▸ **Exercise instructions**:
Restate word for word the entries below, starting with the line with "256 126 178.75" and continuing through the line with "167 130 5.73". Include both of those lines and no others.

▸ **Information given**:
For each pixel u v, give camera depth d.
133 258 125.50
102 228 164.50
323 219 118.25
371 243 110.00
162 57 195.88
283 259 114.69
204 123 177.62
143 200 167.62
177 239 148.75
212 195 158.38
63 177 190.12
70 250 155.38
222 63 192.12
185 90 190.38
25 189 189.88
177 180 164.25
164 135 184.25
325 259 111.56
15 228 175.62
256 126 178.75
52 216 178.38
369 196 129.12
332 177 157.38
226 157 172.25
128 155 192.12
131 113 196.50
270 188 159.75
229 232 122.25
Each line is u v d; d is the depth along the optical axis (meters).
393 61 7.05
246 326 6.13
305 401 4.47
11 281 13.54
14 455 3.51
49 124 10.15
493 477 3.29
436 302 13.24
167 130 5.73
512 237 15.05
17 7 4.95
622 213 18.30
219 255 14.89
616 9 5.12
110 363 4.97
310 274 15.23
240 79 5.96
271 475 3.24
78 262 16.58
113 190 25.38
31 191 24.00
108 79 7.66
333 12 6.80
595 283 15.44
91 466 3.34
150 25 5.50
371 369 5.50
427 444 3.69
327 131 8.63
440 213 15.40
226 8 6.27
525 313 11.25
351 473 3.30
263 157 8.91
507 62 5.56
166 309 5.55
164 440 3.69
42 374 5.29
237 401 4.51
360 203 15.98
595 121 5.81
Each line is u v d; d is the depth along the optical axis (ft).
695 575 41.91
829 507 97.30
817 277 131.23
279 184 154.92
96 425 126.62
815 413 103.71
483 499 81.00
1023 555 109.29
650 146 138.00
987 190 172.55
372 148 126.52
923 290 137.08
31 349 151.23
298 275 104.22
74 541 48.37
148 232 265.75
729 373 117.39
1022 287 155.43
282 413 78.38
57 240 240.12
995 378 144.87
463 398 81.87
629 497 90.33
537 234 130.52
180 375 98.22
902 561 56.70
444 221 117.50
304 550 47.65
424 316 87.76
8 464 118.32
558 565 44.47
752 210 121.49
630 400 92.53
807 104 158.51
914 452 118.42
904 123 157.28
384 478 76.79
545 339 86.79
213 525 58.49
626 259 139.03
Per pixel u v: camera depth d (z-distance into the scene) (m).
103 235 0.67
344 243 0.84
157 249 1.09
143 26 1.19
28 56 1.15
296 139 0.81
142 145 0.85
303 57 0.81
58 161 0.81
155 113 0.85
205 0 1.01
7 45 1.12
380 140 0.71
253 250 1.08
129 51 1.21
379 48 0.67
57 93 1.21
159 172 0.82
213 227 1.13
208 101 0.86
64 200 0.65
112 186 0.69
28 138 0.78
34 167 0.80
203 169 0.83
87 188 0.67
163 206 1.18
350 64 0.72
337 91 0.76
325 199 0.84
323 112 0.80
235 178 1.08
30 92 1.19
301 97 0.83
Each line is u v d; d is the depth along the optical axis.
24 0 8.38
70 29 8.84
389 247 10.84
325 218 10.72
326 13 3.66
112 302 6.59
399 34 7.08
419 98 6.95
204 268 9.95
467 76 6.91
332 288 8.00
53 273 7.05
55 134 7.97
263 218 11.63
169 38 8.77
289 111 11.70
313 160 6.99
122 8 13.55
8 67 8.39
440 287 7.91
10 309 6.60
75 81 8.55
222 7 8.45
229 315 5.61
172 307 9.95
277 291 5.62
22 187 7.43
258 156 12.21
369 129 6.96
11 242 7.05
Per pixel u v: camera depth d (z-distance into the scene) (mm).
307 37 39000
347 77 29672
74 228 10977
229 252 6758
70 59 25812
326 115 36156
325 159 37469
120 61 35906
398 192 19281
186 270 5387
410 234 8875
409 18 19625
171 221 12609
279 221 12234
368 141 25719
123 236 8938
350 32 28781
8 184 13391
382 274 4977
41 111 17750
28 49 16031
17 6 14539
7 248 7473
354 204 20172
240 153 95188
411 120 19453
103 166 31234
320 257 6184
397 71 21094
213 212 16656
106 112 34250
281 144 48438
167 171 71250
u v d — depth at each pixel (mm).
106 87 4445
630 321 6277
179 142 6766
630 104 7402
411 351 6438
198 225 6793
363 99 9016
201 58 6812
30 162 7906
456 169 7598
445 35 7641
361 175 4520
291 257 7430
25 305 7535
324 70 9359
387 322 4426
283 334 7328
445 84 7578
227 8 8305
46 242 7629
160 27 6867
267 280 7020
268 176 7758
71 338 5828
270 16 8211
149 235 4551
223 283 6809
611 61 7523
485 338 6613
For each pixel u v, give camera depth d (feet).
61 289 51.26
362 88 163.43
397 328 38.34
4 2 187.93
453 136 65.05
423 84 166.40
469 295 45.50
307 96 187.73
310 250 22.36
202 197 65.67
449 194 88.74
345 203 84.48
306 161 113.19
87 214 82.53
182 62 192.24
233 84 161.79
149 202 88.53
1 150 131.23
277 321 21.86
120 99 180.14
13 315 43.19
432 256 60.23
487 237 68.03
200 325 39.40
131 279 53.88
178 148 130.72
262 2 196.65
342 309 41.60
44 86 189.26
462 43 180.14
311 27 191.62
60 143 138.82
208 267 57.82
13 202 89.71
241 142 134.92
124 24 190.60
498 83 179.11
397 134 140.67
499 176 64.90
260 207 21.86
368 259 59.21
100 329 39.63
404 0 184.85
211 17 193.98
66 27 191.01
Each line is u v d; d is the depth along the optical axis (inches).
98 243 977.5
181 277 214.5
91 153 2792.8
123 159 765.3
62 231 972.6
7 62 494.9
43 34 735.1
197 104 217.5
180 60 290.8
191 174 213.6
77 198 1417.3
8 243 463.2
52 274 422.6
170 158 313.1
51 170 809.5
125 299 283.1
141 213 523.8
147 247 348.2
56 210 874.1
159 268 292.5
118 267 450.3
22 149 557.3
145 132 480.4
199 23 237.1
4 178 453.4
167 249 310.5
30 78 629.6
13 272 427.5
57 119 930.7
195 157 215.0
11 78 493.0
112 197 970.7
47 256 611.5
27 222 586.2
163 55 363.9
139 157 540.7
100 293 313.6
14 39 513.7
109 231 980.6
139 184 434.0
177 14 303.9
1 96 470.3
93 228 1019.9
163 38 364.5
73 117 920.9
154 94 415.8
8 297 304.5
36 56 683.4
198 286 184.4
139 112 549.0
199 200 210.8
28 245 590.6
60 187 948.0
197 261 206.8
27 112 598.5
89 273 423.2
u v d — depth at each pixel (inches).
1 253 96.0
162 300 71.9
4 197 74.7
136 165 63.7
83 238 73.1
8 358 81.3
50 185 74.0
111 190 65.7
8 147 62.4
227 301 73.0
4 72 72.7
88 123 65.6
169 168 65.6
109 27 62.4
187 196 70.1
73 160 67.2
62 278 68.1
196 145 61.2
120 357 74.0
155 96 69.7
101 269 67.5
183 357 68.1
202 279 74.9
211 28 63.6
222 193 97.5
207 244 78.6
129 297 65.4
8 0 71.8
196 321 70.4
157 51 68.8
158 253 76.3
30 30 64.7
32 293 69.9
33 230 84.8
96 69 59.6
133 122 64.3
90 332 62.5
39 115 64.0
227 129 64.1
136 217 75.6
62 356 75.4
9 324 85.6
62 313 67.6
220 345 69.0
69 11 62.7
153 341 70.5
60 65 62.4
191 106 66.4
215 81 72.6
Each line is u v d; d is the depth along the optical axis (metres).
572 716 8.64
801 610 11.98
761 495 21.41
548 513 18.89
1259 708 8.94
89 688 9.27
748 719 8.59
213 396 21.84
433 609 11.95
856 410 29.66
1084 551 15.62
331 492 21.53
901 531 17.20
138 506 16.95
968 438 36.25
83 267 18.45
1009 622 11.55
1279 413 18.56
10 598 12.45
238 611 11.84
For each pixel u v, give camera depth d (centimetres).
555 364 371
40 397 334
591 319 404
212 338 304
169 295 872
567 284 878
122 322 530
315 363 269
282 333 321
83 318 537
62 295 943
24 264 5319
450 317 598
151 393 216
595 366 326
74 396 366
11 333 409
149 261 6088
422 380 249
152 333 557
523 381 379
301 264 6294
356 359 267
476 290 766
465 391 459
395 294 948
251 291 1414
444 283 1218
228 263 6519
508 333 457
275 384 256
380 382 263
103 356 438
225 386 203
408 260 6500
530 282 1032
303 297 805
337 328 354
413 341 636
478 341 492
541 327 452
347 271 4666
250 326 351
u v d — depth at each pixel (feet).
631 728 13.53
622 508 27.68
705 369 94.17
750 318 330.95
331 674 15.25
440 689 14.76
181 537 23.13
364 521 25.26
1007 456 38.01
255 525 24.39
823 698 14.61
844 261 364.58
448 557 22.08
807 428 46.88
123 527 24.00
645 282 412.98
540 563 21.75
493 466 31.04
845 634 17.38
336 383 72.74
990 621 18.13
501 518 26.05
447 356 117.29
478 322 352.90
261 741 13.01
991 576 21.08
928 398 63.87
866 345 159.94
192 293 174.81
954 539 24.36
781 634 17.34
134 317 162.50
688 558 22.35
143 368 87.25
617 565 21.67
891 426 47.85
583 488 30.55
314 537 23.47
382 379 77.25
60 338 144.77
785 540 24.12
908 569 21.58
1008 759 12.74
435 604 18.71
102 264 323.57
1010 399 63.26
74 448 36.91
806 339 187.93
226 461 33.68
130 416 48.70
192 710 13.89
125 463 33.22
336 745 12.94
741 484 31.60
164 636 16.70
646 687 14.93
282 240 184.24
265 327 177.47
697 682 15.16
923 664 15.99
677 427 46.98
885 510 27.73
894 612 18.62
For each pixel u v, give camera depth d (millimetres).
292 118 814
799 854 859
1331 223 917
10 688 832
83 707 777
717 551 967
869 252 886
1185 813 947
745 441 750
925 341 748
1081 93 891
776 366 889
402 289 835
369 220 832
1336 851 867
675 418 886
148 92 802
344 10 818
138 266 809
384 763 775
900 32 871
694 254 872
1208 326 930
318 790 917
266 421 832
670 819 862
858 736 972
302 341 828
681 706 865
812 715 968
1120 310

▸ **Output for this task**:
256 126 178.75
52 216 178.38
369 196 129.12
332 177 157.38
226 157 172.25
128 155 192.12
131 113 196.50
270 188 159.75
229 232 122.25
Each line is u v d; d is the depth along the optical axis (meters).
393 61 7.05
246 326 6.13
305 401 4.47
11 281 13.54
14 455 3.51
49 124 10.15
493 477 3.29
436 302 13.24
167 130 5.73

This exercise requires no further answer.